Our review highlights the lack of a standard for the reference used to confirm true positive and negative in cases detected by ICD codes, as illustrated by the wide variety of criteria and processes, i.e. manual review of medical charts, diagnosis of the treating physician, both with or without explicit clinical criteria and standard forms. Only ten out of 26 used explicit clinical criteria in the process. A previous SLR also pointed to the variety of criteria and, in particular, to the lack of reproducibility and reliability of using the physician diagnosis of LRTI noted in the medical chart by manual review [10]. This process may be prone to subjective interpretation based on unspecific symptoms and/or clinical, laboratory, and/or imaging findings. However, LRTIs can have atypical presentations in the frail and elderly development and such events may be missed by standardized clinical case definitions. Further, ICD code incidence studies primarily aim to capture diagnoses disease in line with current practice which involved physician judgment. Specifically for methodological studies, greater standardization of the reference process would be helpful for future validation studies of ICD code algorithms to allow a quantitative combination of results among studies.

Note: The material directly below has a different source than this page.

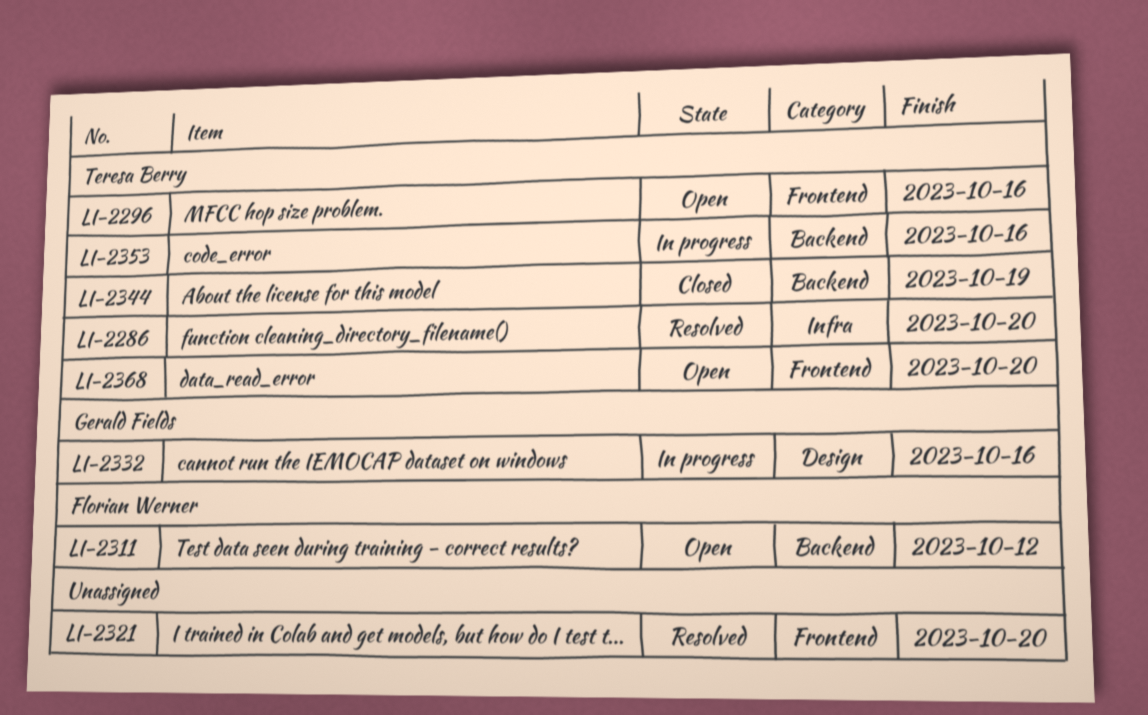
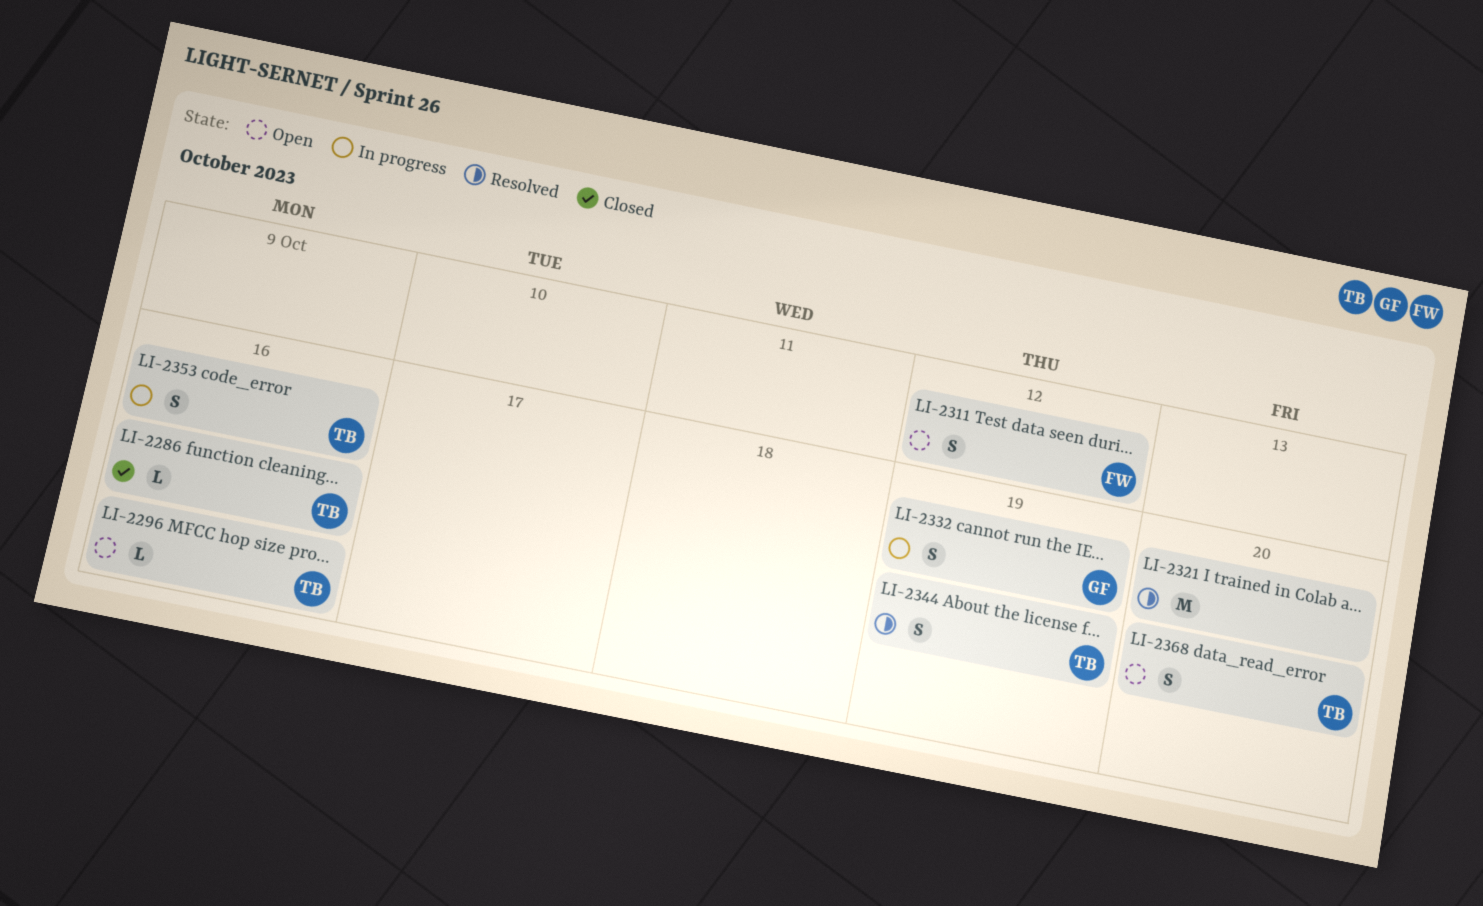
LI-2286, status: Resolved -> Closed
LI-2286, due: Oct 20 -> Oct 16
LI-2332, due: Oct 16 -> Oct 19
LI-2344, status: Closed -> Resolved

Our review of 26 eligible studies and 18 studies with sensitivity and/or specificity measures is the first one to our knowledge to cover any LRTI, from community-acquired as well as hospital-acquired origin. Our added value is to compare performance of the different algorithms to inform best practices and recommendations for future protocols for ICD-based studies to derive LRTI incidence rates. A main limitation is the lack of reproducibility and reliability of the clinical review used as reference standard to confirm pneumonia in a majority of validation studies. Standardization of criteria as a minimum, and prospective studies using explicit criteria to confirm LRTI, including laboratory testing to confirm pathogen-specific CAP, would address that limitation. The diversity of study characteristics and heterogeneity across patients (and their expected prevalence of pneumonia) also limited the inference of our results to other populations and settings. We also expect that our findings are biased by the influence of reimbursement rules, as many countries base their hospital financing on Diagnosis Related Groups which include ICD codes, but we found no data to estimate the extent of this influence. The poor quality of some studies (41% in high risk of bias in at least one domain) limits the robustness of our conclusions. Lastly, many studies have identified that respiratory pathogens play a causative role in broader group of cardiopulmonary conditions than LRTI (e.g. chronic obstructive pulmonary disease and chronic heart failure) [41], and the recommendations here are only intended to capture the subset of respiratory pathogen illness recognized as LRTI by the treating clinicians; the extended impact of these would be best captured by time-series modelling studies [42, 43].

Conclusion

Our systematic review highlights that many studies of ICD codes to detect LRTI cases among hospitalized adults, and HAP in particular, while being relatively specific, miss a substantial number of cases as shown by their poor sensitivity and can negatively impact burden of disease assessments and related assessments of the utility of preventive interventions. Best practices to estimate LRTI incidence in this population include the use of ICD codes from the pneumonia and influenza group for any subtype of LRTI, including HAP and pathogen-specific groups. The addition of codes for severe pneumonia, specific pathogens or other respiratory entities close to pneumonia may improve sensitivity but would capture a limited number of additional cases. Algorithms targeting elderly patients should prefer the use of pneumonia codes in any position to better capture those with underlying diseases and/or severe pneumonia. Future validation studies of ICD algorithms should aim at a higher quality, in particular, the use of a more objective and evidence-based gold standard. Further comparison of algorithms and their performance based on new and higher quality studies may help to derive more robust recommendations to measure the LRTI burden based on ICD codes.